C’est avec grand plaisir que nous retrouvons jolie Astella et sa coquine de moitié sur le trottoir du campus urbain de son université. Astella est nerveuse, je suis curieuse. Nous entrons dans le grand bâtiment et bientôt commence la projection du festival de fin d’année des films d’animations. 13 projets plus tard mon cher Goom et ses problèmes alimentaires. Goom se concrétise sur l’immense écran et me laisse bouche bée de vérité. Quel bonheur que de voir s’animer un fragment de mon imagination sous mon regard ébahi. Une grosse minute de pur plaisir…
La talentueuse dame a su capter l’essence de mon histoire en son univers de pâte à modeler. La salle rit et apprécie. Je suis très fière du travail accompli. Merci Astella pour ce moment unique! Heureuse je suis d’avoir laissée voguer au vent mon histoire abracadabrante, heureuse qu’une jeune fille si gentille l’ait assez appréciée pour en être inspirée, heureuse…

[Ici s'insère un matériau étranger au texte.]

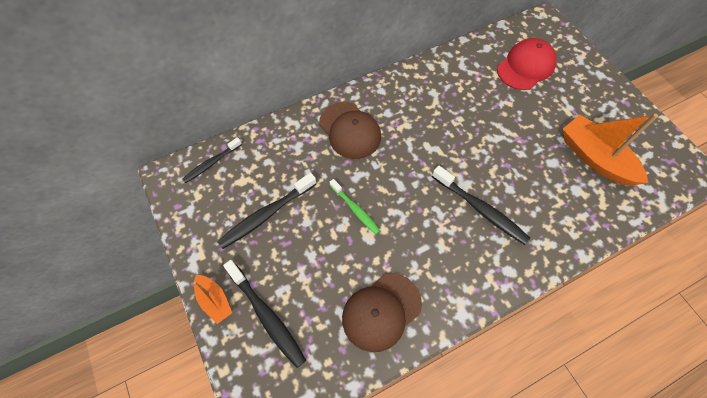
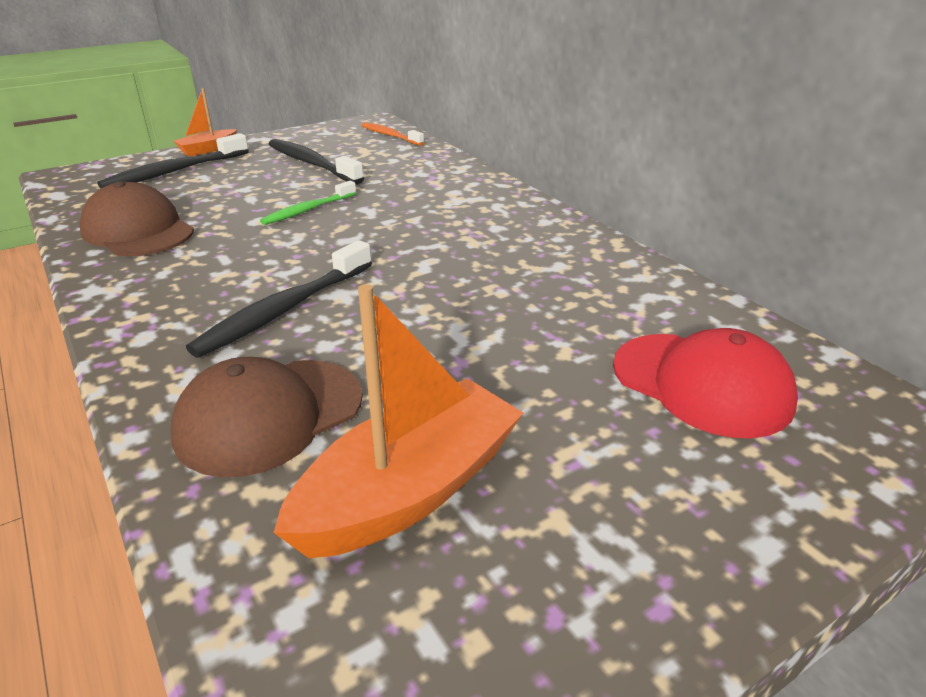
camera: 85 degrees right, 30 degrees down
black toothbrush [182,137,242,183] -> orange toothbrush [361,122,424,146]
brown cap [319,102,381,159] -> brown cap moved to [171,357,363,477]

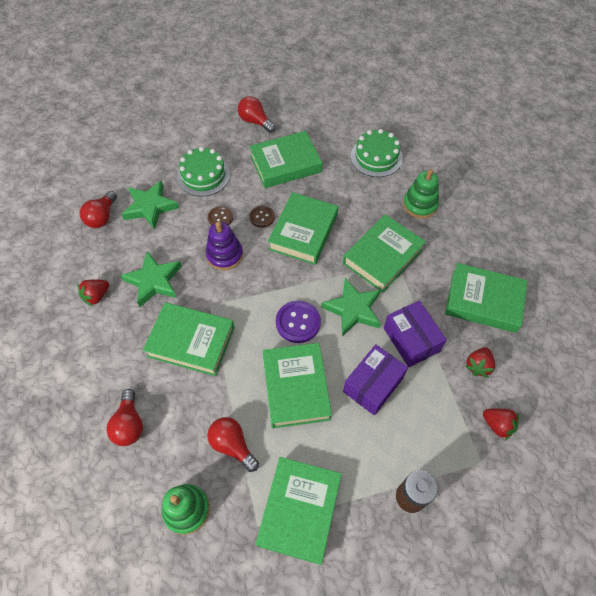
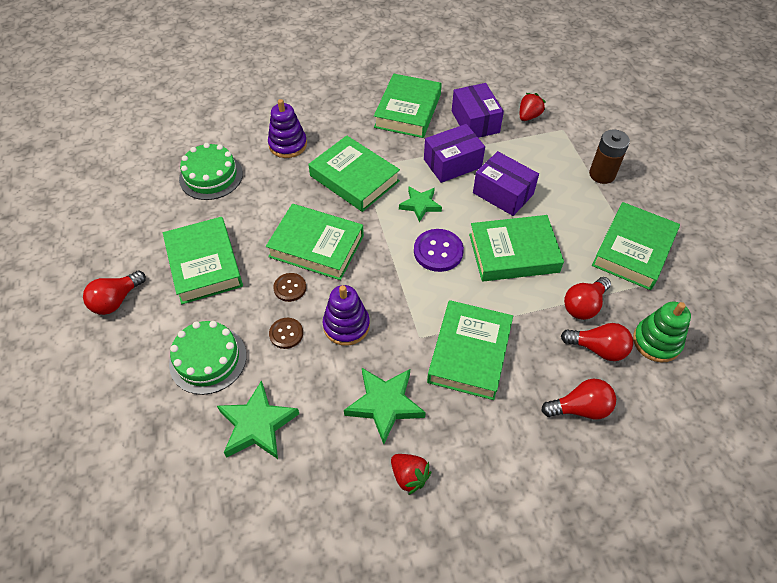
camera: 90 degrees left, 5 degrees down
red light bulb [80,191,117,228] -> red light bulb moved to [561,323,633,361]
green book [256,457,342,565] -> green book turned 75 degrees counterclockwise [592,202,680,290]
green star [321,278,381,337] -> green star [399,187,442,222], size x0.65
green stacking toy [403,169,439,219] -> purple stacking toy [268,99,307,158]
red strawberry [465,347,495,378] -> purple box [452,83,504,138]

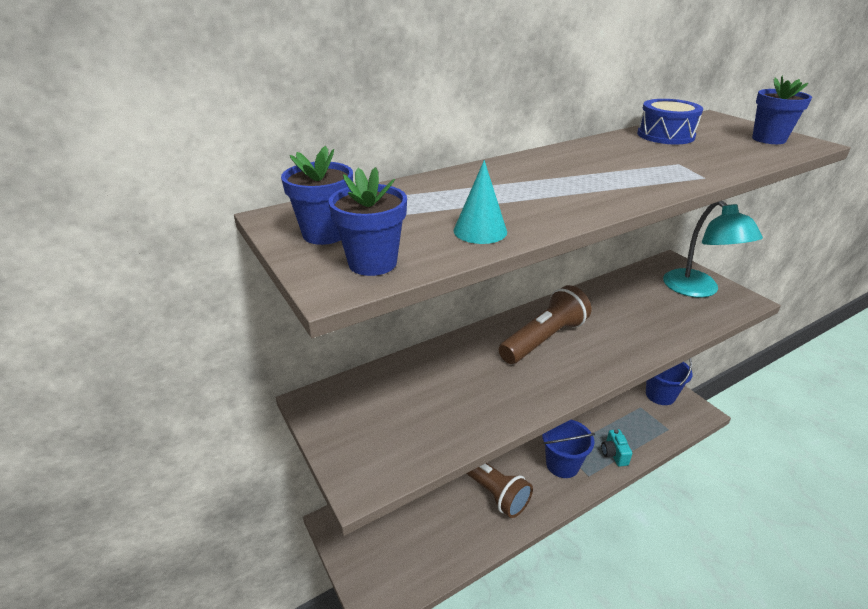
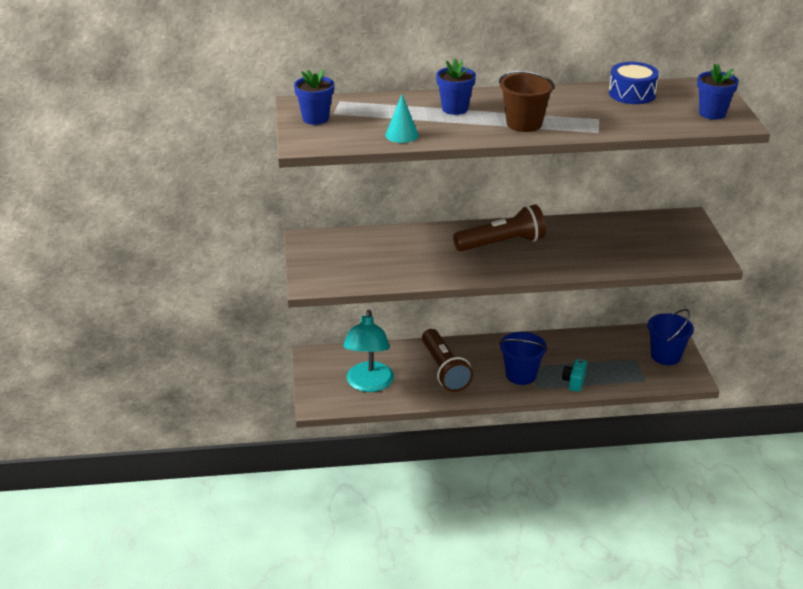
camera: 25 degrees right, 0 degrees up
blue flower pot [329,167,407,276] -> blue flower pot moved to [436,58,476,115]
turquoise lamp [663,201,763,298] -> turquoise lamp moved to [343,310,394,392]
none -> brown bucket [499,71,555,132]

La chaleur dans l’immense amphithéâtre est quasi insoutenable. La direction semble avoir été prise de court par la subite canicule et a oublié d’actionner l’air climatisé! L’intermission nous permet de casser une petite croûte, sauve mon homme de l’hypoglycémie rampante et ma pomme peut se délier les jambes ankylosées en quelque pas bien appréciés, j’en profite pour calmer mon estomac de sa rébellion. Avec surprise, je serre la main de Me, que je ne connais que virtuellement, agréable rencontre et léger papotage avant de retourner en salle voir le final du festival. Dans l’obscurité notre petite troupe est séparée, il fait toujours aussi chaud et la fatigue me gagne. Au bout d’une heure, de subtiles crampes me forcent à sortir de la salle. Pause pipi obligatoire pour madame enceinte et la nécessité de marcher si je veux que s’estompe cette autre douleur de grossesse qui me tord les ovaires.
J’en profite pour faire un tour de ce quartier que je connais bien. Je ne suis qu’à quelques mètres de l’immense immeuble qui abrita me jours alors que je débarquai de ma France natale, voilà dix-sept ans de cela. J’entreprends un étrange pèlerinage. Je retrouve ce banc où du haut de mes 15 ans, je papotai avec Laetitia Campagna (Laetie, si par hasard tu passes par là, fais moi signe, je pense encore souvent à toi et me demande dans quel recoin de la planète tu te caches!). J’observe les immenses vitres teintées qui cachent la piscine où nous fêtâmes les 16 ans de Ves. Je lève la tête et compte les 21 étages pour retrouver ce balcon familial où les bons jours, je m’amusais avec les copines à laisser s’écraser sur le pavé melons ou pamplemousses, pour la seule joie de niaiser le portier et de les voir s’éclater en mille morceaux (Je faisais toujours attention de surveiller le flot des passants pour ne blesser personne!) et où les mauvais jours, je devais résister à l’attirance du vide et me retenir de sauter pour le plaisir de me voir transformer en pastèque écrabouillée, histoire d’exploser en mille miettes ces douleurs internes qui me tourmentaient les idées. 17 ans plus tard, me voilà adulte, femme, enceinte, bientôt mère, que le temps passe…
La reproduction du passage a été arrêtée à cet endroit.